-- start of SUPPLIED DATA --

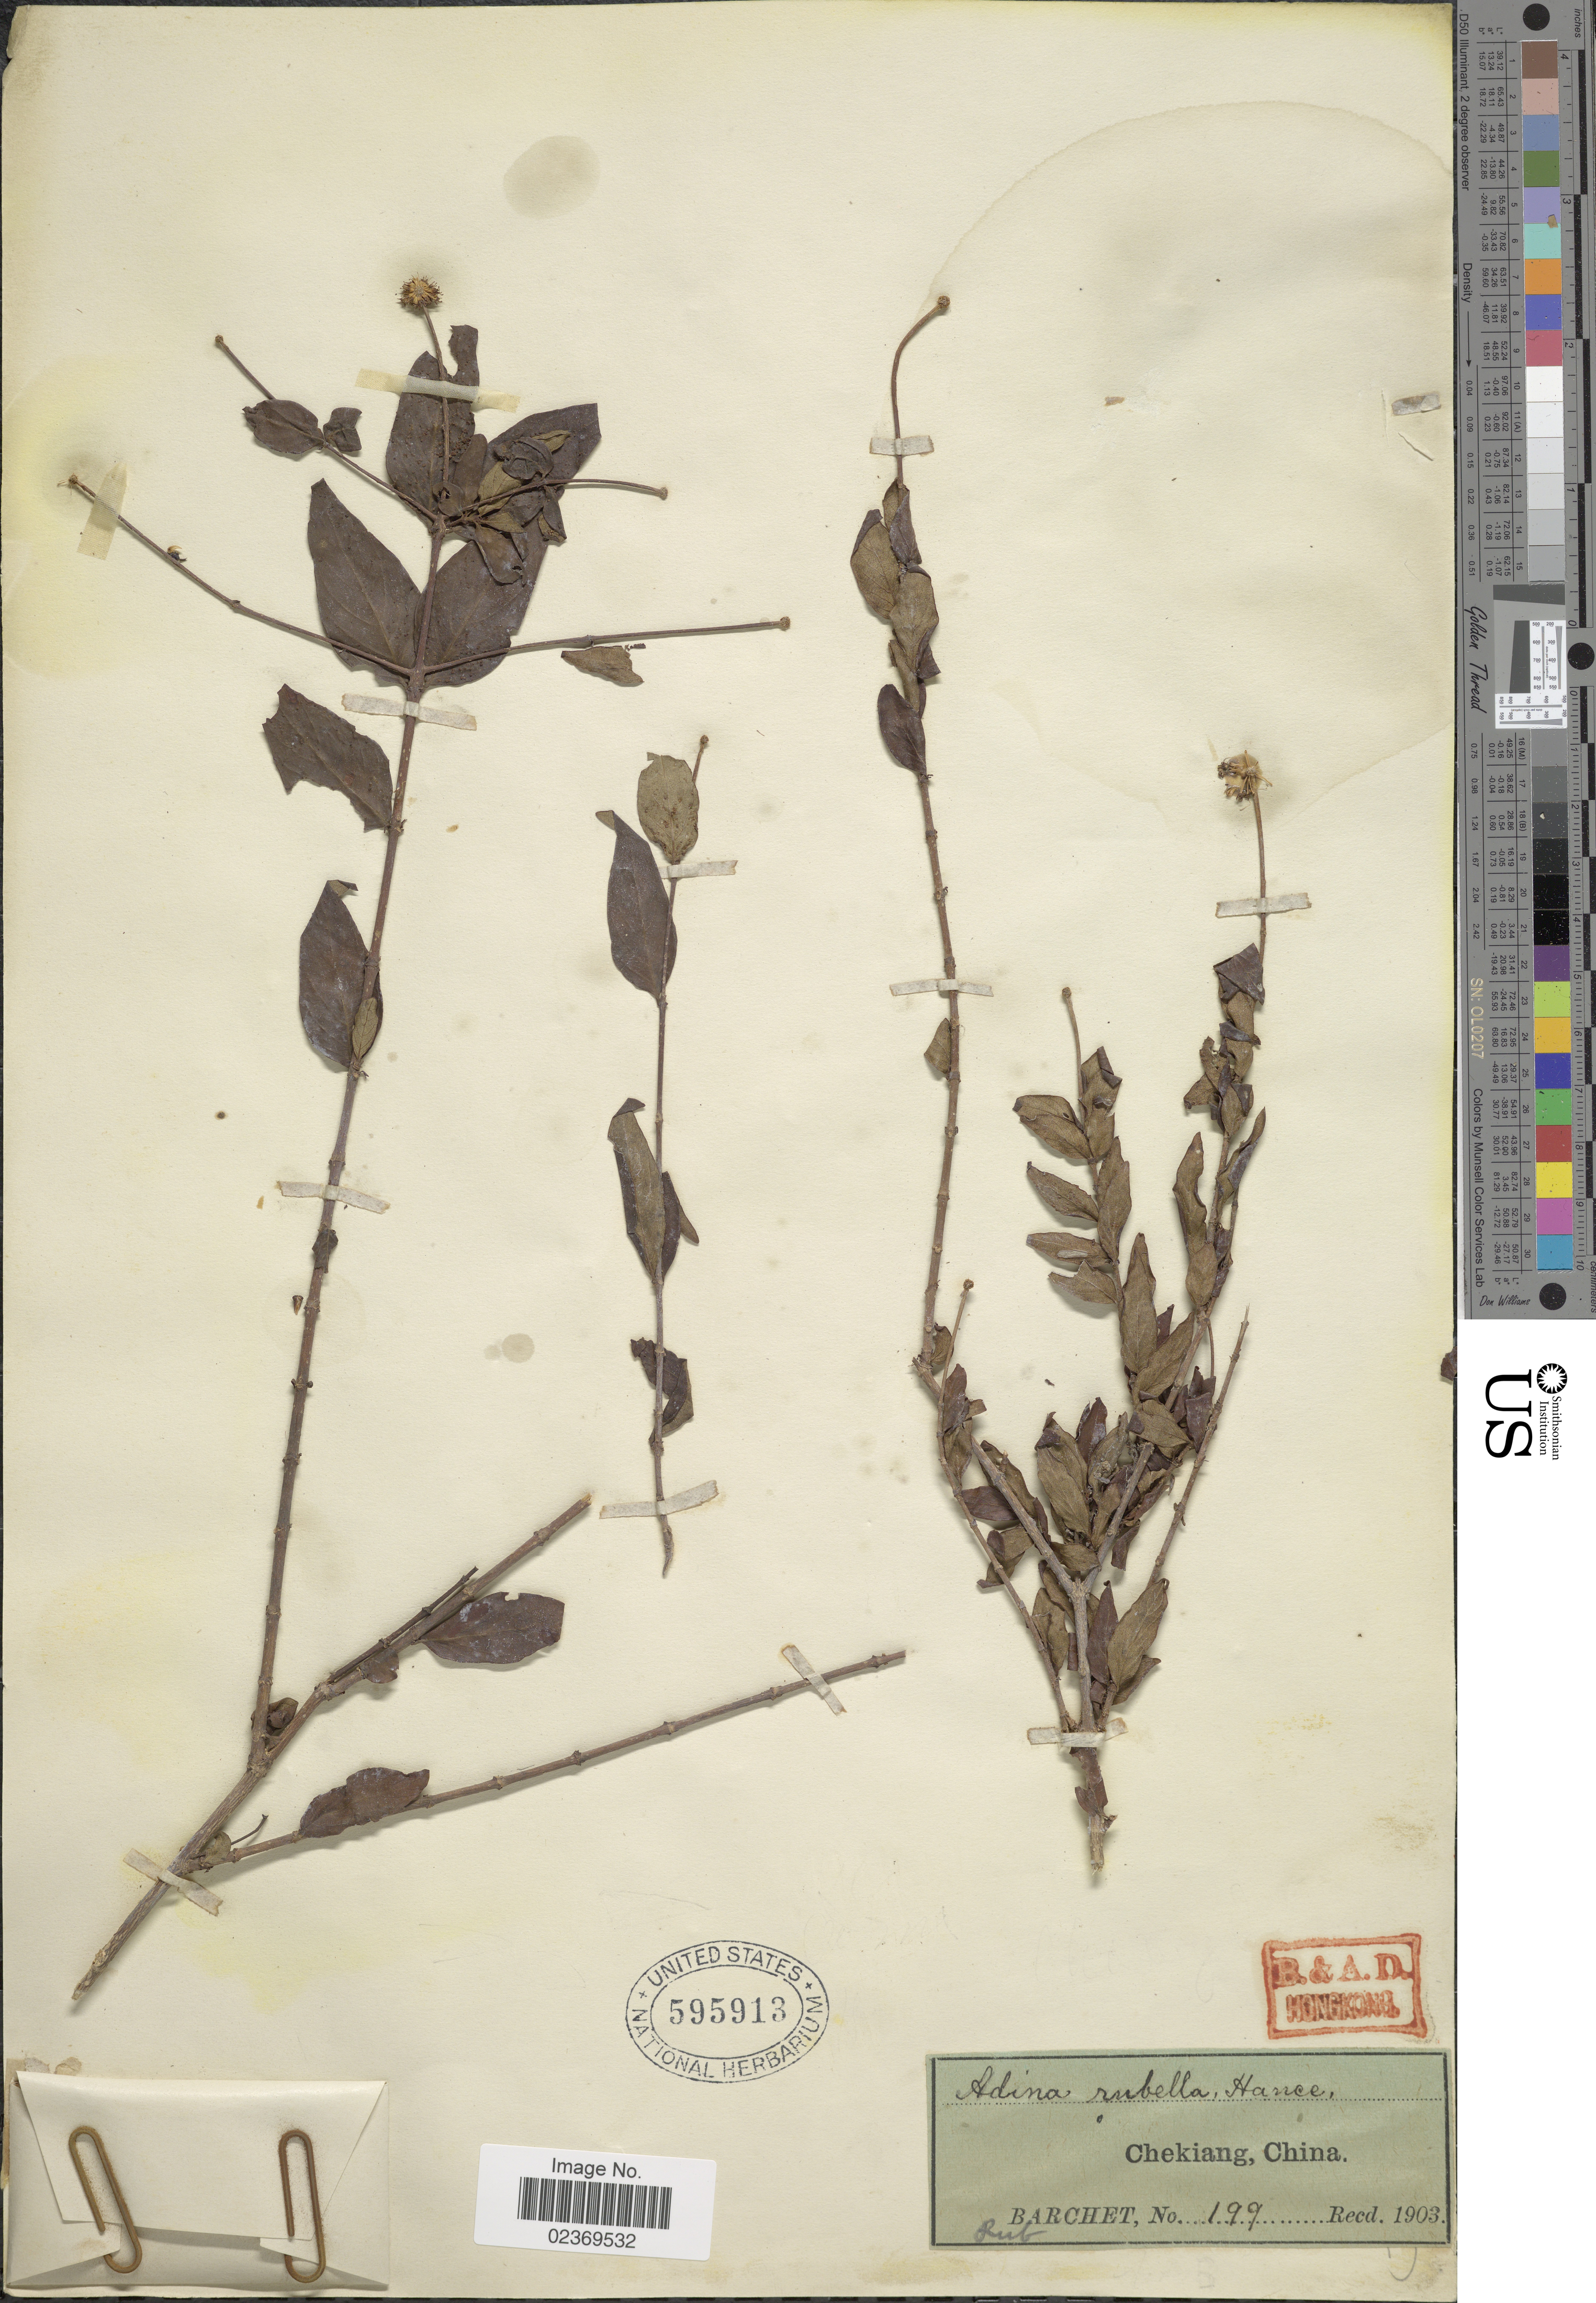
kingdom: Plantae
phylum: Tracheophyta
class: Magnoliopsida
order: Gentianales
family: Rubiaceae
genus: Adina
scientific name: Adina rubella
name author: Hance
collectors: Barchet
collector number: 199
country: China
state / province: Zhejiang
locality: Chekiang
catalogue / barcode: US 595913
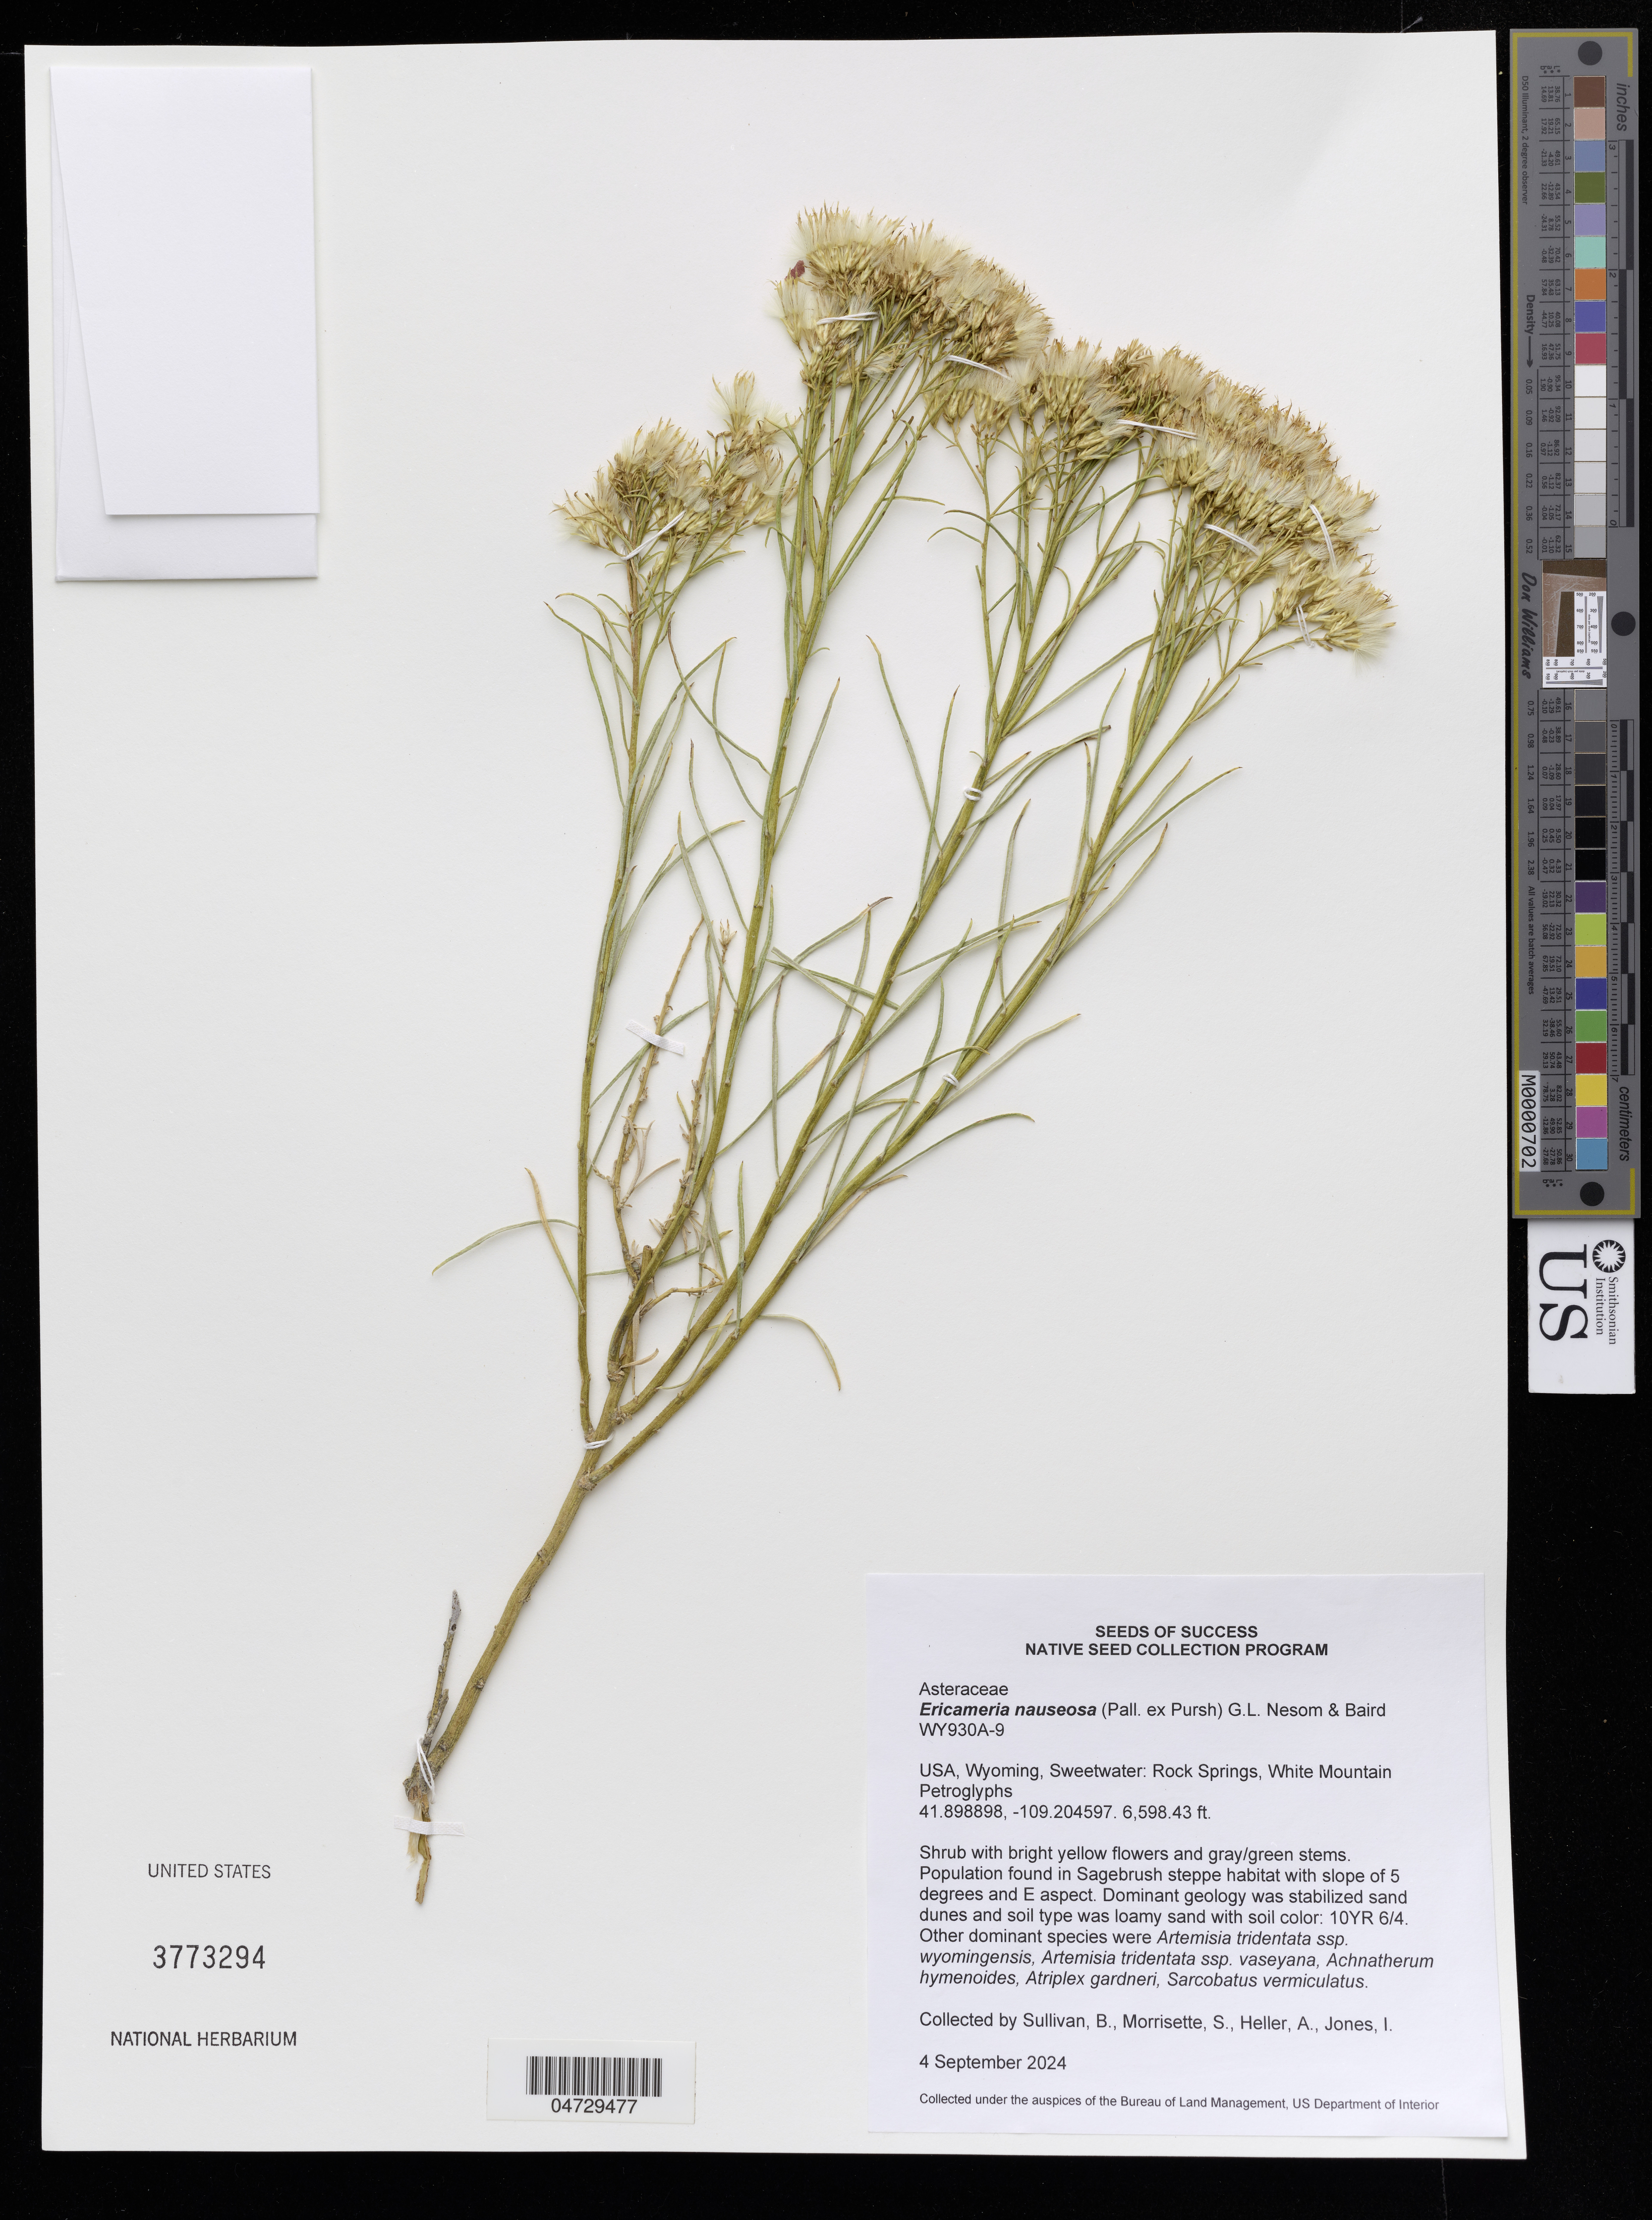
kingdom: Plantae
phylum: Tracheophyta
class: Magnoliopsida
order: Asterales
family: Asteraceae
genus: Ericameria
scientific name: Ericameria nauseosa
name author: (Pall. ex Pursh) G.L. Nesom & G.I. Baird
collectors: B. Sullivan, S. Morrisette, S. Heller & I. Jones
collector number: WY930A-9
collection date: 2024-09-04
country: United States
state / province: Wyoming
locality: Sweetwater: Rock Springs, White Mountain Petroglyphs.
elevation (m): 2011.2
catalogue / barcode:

-- end of SUPPLIED DATA --

[STATED TASK] Please lay out every line of the material above as a JSON list of strings, one string per line, with blank lines skipped and the pictures left out.

[WRITTEN REPLY]
[
  "kingdom: Plantae",
  "phylum: Tracheophyta",
  "class: Magnoliopsida",
  "order: Gentianales",
  "family: Rubiaceae",
  "genus: Adina",
  "scientific name: Adina rubella",
  "name author: Hance",
  "collectors: Barchet",
  "collector number: 199",
  "country: China",
  "state / province: Zhejiang",
  "locality: Chekiang",
  "catalogue / barcode: US 595913",
  "kingdom: Plantae",
  "phylum: Tracheophyta",
  "class: Magnoliopsida",
  "order: Asterales",
  "family: Asteraceae",
  "genus: Ericameria",
  "scientific name: Ericameria nauseosa",
  "name author: (Pall. ex Pursh) G.L. Nesom & G.I. Baird",
  "collectors: B. Sullivan, S. Morrisette, S. Heller & I. Jones",
  "collector number: WY930A-9",
  "collection date: 2024-09-04",
  "country: United States",
  "state / province: Wyoming",
  "locality: Sweetwater: Rock Springs, White Mountain Petroglyphs.",
  "elevation (m): 2011.2",
  "catalogue / barcode:"
]